Men and women who sought to support the war effort included the Knights of Columbus, whose members provided relief work staff and helped raise more than $14 million for recreation centers for soldiers stationed in Europe.
After the war Gibbons’ Sept. 26, 1919 pastoral letter to U.S. Catholics, praised their demonstration of “traditional patriotism” and their devotion to “the cause of American freedom” in wartime.
He also reflected on the “spiritual suffering” of those involved in the war: sorrow, hopelessness and moral evil.
“For we may not forget that in all this strife of the peoples, in the loosening of passion and the seething of hate, sin abounded. Not the rights of man alone but the law of God was openly disregarded. And if we come before Him now in thankfulness, we must come with contrite hearts, in all humility beseeching Him that He continue His mercies toward us, and enable us so to order our human relations that we may both atone for our past transgressions and strengthen the bond of peace with a deeper charity for our fellow men and purer devotion to His service,” the cardinal wrote.

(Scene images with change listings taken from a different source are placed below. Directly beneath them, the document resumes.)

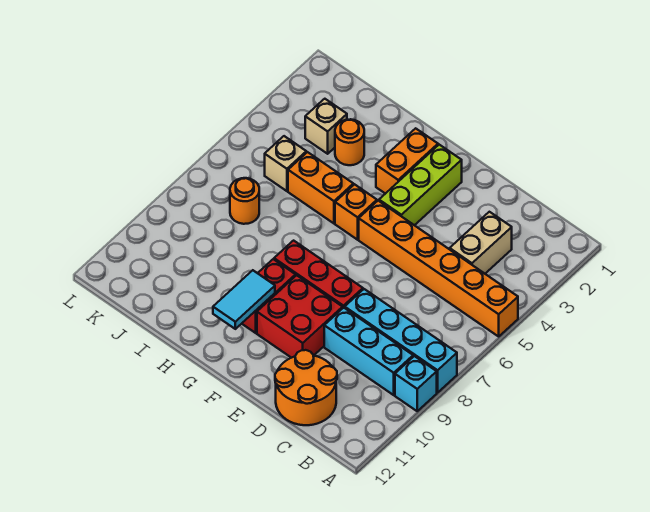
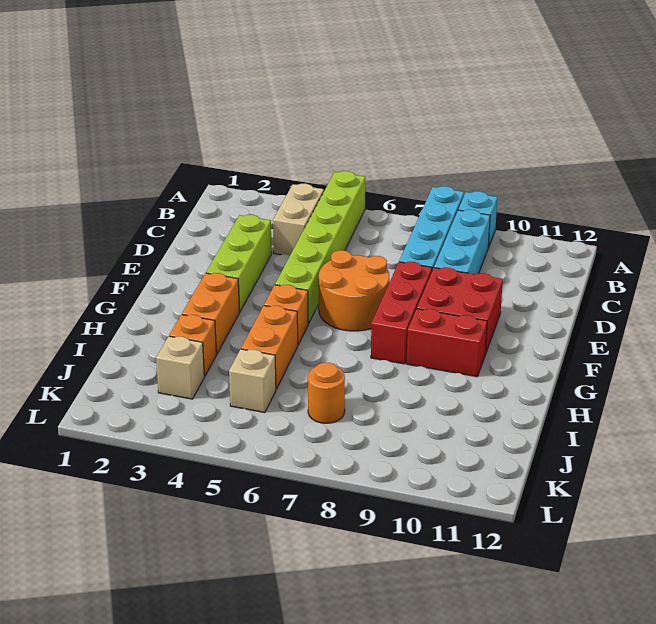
orange 1x6 brick [359,201,518,336] -> lime 1x6 brick [275,171,365,324]
tan 1x2 brick [450,212,512,274] -> tan 1x2 brick turned to [273,184,324,256]
orange 2x2 round brick [275,350,337,425] -> orange 2x2 round brick moved to [319,250,389,331]
lime 1x3 brick [379,145,462,225] -> lime 1x3 brick turned to [206,215,272,312]
orange 1x2 brick [376,128,438,194] -> orange 1x2 brick turned to [182,273,239,354]
cyan 1x2 tile [213,270,275,329] -> none
orange 1x1 round brick [335,119,364,165] -> orange 1x1 brick [169,315,216,376]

He said a spirit of “union and sacrifice for the commonweal… found its highest expression in the men and women who went to service in distant lands. To them, and especially those who died that America might live, we are forever indebted. Their triumph over self is the real victory, their loyalty the real honor of our nation, their fidelity to duty the bulwark of our freedom.”
“To such men and their memory, eulogy is at best a poor tribute,” he said. “We shall not render them their due nor show ourselves worthy to name them as our own, unless we inherit the spirit and make it the soul of our national life. The very monuments we raise in their honor will become a reproach to us, if we fail in those things of which they have left us such splendid example.”